4 INTERVENTIONS OF MERIT

  • Repeal the criminal offense of illegal immigrants. Why? We find the answer in the pages written by a magistrate, Paolo Borgna, who in addition to knowing is called, in the daily exercise of his duties, to deal with this problem: "the prison response to clandestinity, whether it is a carer or a drug dealer, is an illusion: an unrealizable promise. Experience teaches us that the criminal trial, to be effective, must be selective. It must aim at repressing particularly serious conduct for the community. It cannot be used as a tool to deal with mass behavior: its times, its costs, its rituals, increasingly burdensome, are incompatible with this purpose…[it is] a blunt tool. With the only result of arousing discontent and disillusionment among the citizens”.
  • Modify entry rules for work. In the first place because they are based on an illogical assumption: an employer who is in Italy must hire someone (a) who is in another country and whom he has never met with a nominative request. But above all because on the market it is businesses or families, not the public bureaucracy, that select and pay those they need. A cumbersome mechanism capable of producing a double, negative result: pretending to set quotas that the speed of the market makes systematically obsolete. And to alarm public opinion with the announcement of the arrival of new "contingents" whose usefulness and necessity it struggles to understand. With the further aggravating factor that while the institutions continue to churn out declarations against clandestine immigration, the growing demand for labor is largely satisfied only thanks to the highly efficient, ubiquitous clandestine market.
  • Reorganize the structures responsible for managing immigration. Not an easy thing given the traditional rigidity of our administrative structure and its historical aversion to any change in the balance of ministerial powers and competences. But not postponeable. Given that the migratory phenomenon, being a supply chain, to be governed would require a unity of command and not, as is the case today, administrations that often and willingly deal with it as if they were "separate at home".

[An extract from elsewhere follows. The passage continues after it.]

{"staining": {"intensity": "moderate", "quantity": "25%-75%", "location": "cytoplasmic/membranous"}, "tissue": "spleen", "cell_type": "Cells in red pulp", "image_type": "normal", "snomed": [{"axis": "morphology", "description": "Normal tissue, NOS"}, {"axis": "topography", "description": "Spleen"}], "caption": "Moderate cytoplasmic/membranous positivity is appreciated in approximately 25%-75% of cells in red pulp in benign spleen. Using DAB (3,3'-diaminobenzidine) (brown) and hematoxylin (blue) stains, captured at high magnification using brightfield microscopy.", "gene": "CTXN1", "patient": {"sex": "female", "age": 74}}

  • Solve it quickly and well question of the citizenship of young immigrants. Putting an end to the heated but inconclusive discussion of the last few weeks on jus alone yes, jus alone no, and allowing Italian legislation to finally align with those in force in the main European nations. Firstly because it is absurd that a country capable of naturalizing more immigrants in 2015 (178 thousand) than the United Kingdom (118 thousand), Spain (114 thousand), France (113 thousand) and Germany (110 thousand) is unable to solve the problem with dignity status civitatis of the children of immigrants as others have done. But above all because it is now clear to everyone that the social and economic future of the immigration question depends, in large part, on the degree and quality of the integration of second generation immigrants.